*Data to process*:
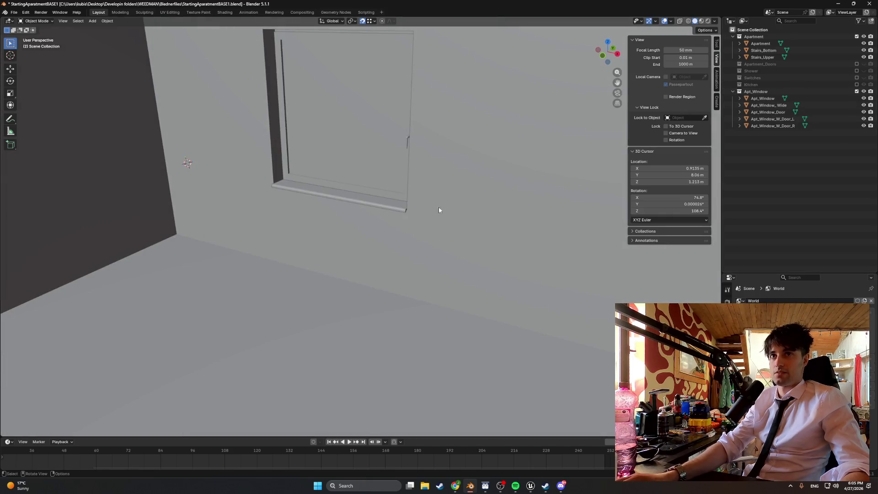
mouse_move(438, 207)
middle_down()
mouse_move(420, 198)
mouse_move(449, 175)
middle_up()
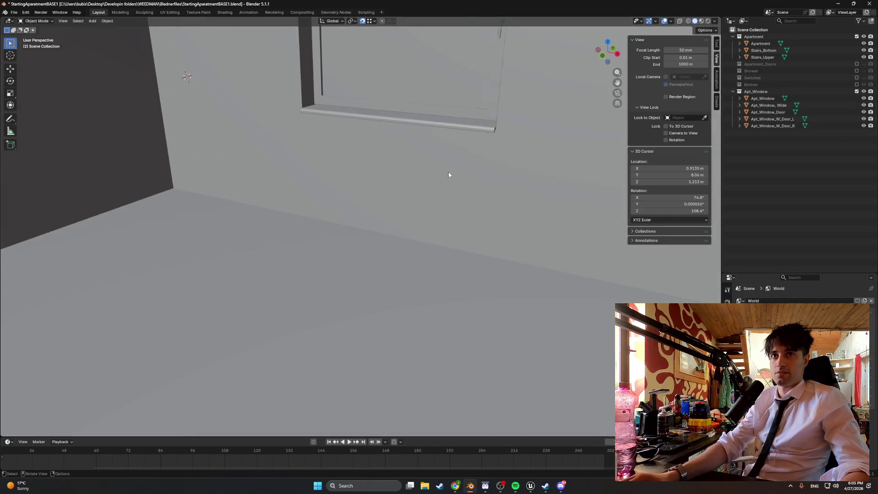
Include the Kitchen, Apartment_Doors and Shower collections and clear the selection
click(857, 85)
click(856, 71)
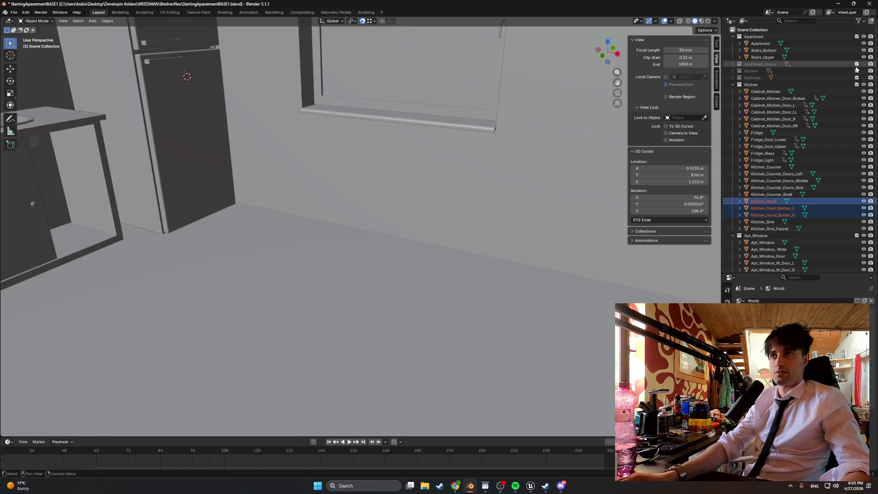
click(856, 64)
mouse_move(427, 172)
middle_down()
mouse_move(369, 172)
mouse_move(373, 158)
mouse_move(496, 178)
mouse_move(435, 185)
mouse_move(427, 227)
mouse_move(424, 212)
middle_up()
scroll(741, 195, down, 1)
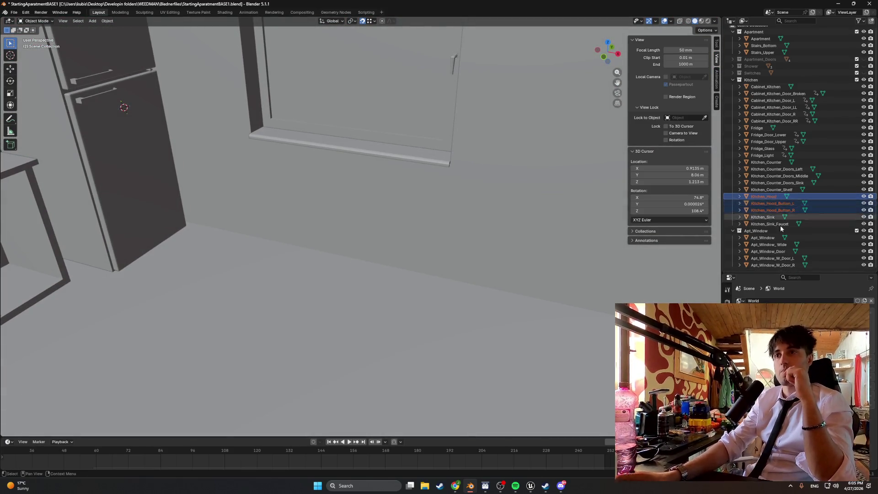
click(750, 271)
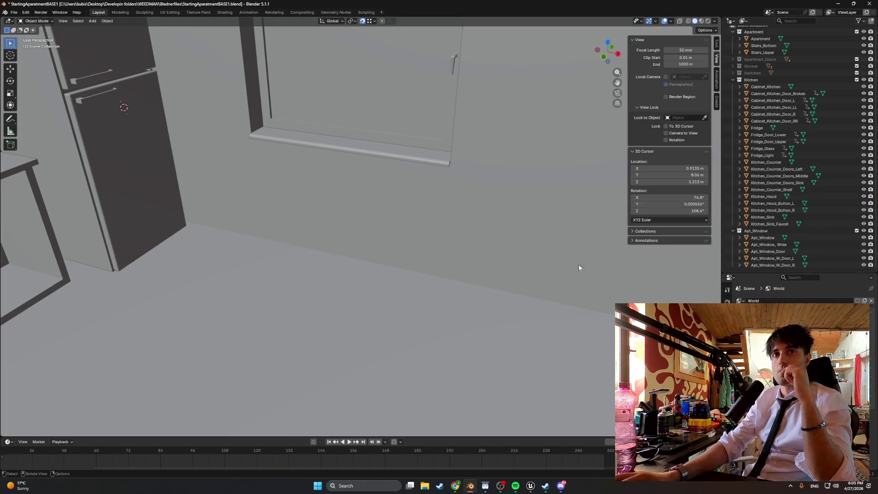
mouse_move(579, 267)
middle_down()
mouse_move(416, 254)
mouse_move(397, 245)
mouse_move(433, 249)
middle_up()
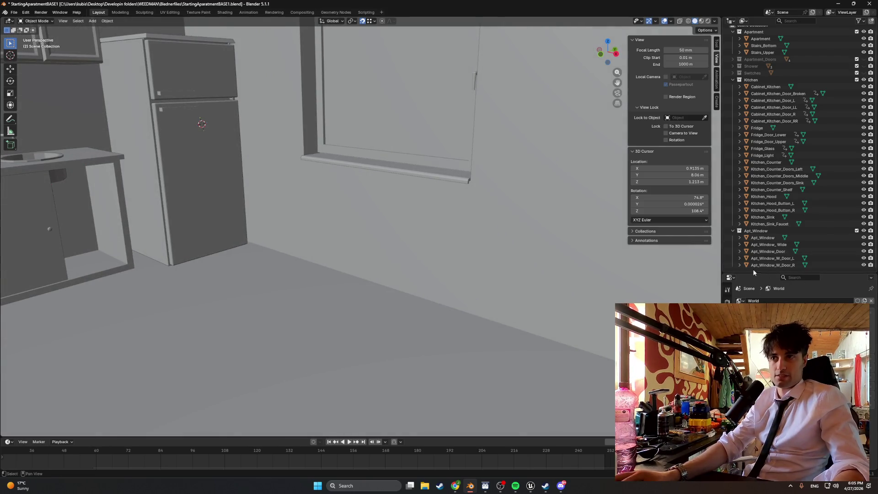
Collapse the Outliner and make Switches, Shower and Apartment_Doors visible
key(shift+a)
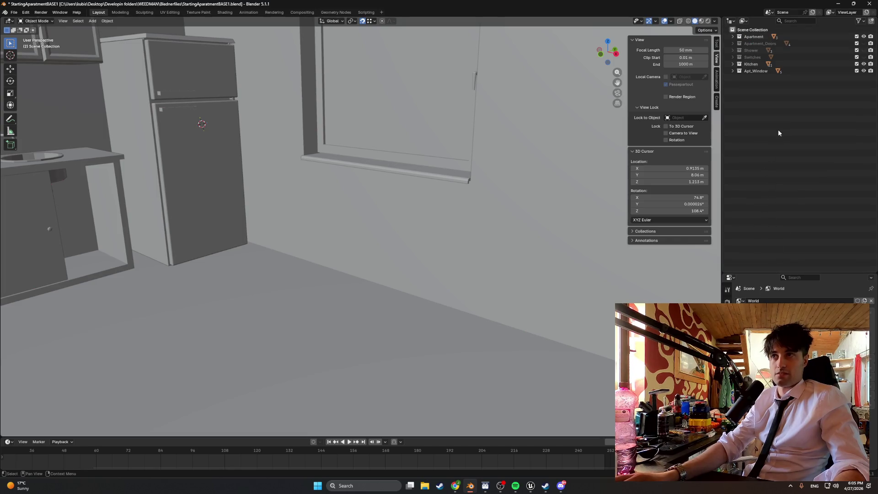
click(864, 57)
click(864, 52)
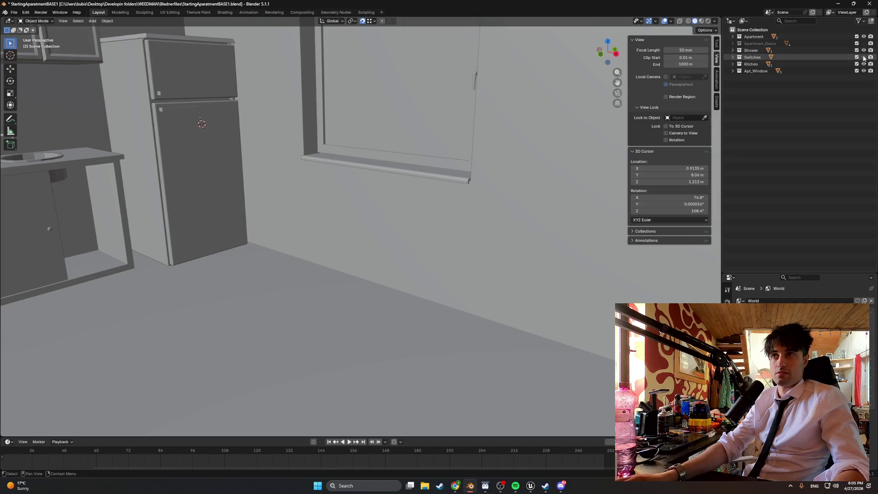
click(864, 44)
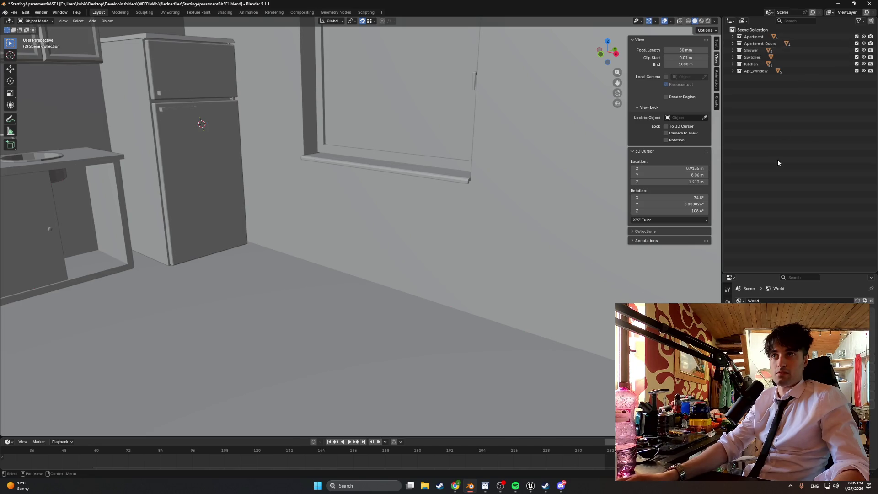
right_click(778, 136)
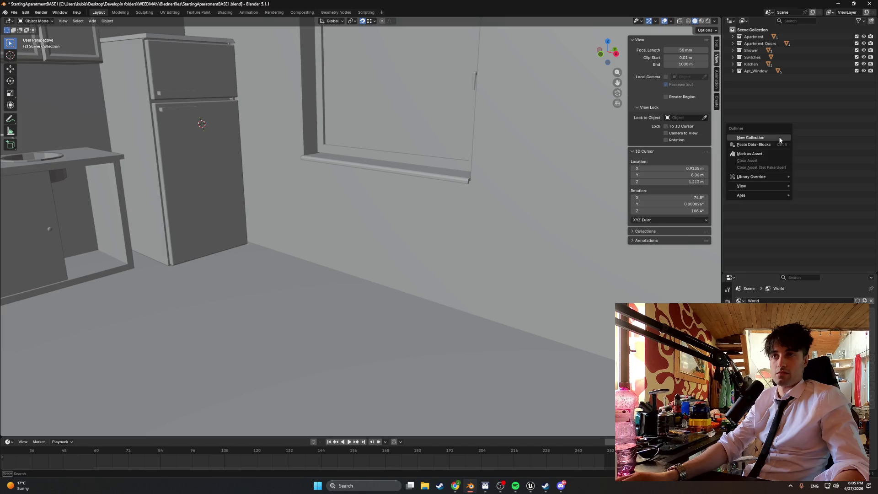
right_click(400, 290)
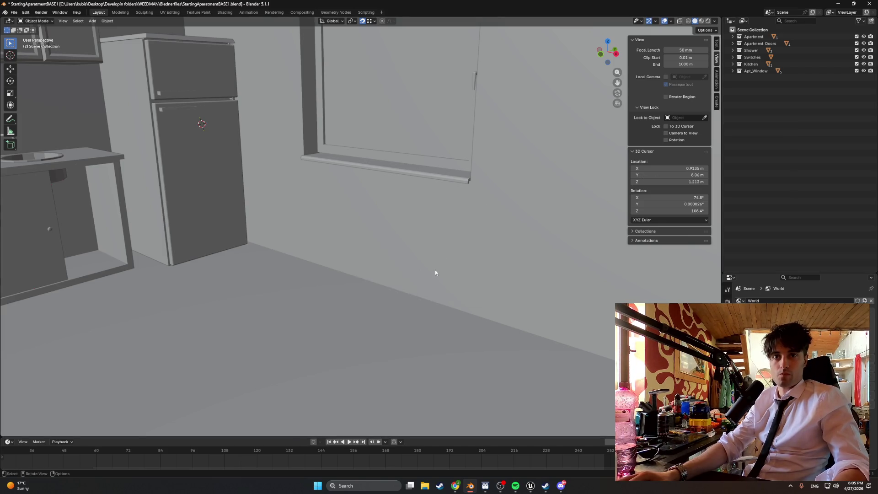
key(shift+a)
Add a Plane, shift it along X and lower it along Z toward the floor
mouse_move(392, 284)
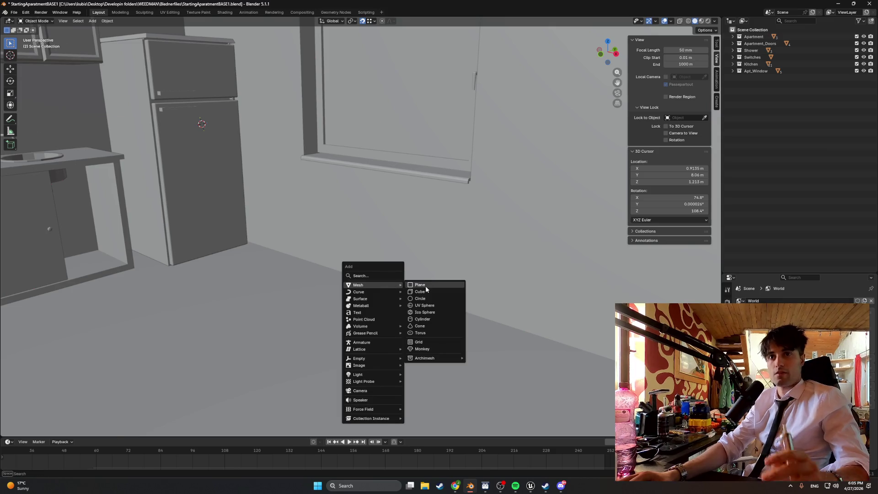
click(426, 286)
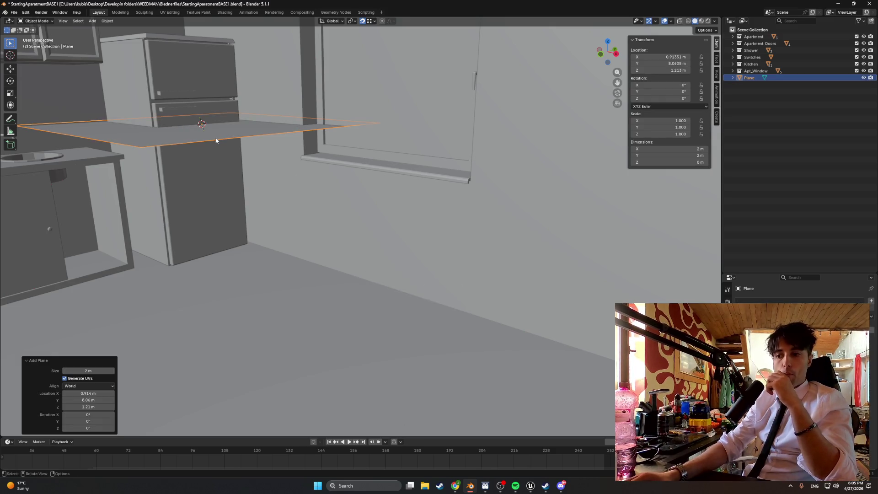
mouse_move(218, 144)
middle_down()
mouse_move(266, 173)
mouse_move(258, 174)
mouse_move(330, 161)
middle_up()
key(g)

*What you have to do*: All lines from the beginning of the material above through the line holding "click(750, 271)" are to be given again exactly, and no others; pictures do not go in.

*The answer*:
mouse_move(438, 207)
middle_down()
mouse_move(420, 198)
mouse_move(449, 175)
middle_up()
Include the Kitchen, Apartment_Doors and Shower collections and clear the selection
click(857, 85)
click(856, 71)
click(856, 64)
mouse_move(427, 172)
middle_down()
mouse_move(369, 172)
mouse_move(373, 158)
mouse_move(496, 178)
mouse_move(435, 185)
mouse_move(427, 227)
mouse_move(424, 212)
middle_up()
scroll(741, 195, down, 1)
click(750, 271)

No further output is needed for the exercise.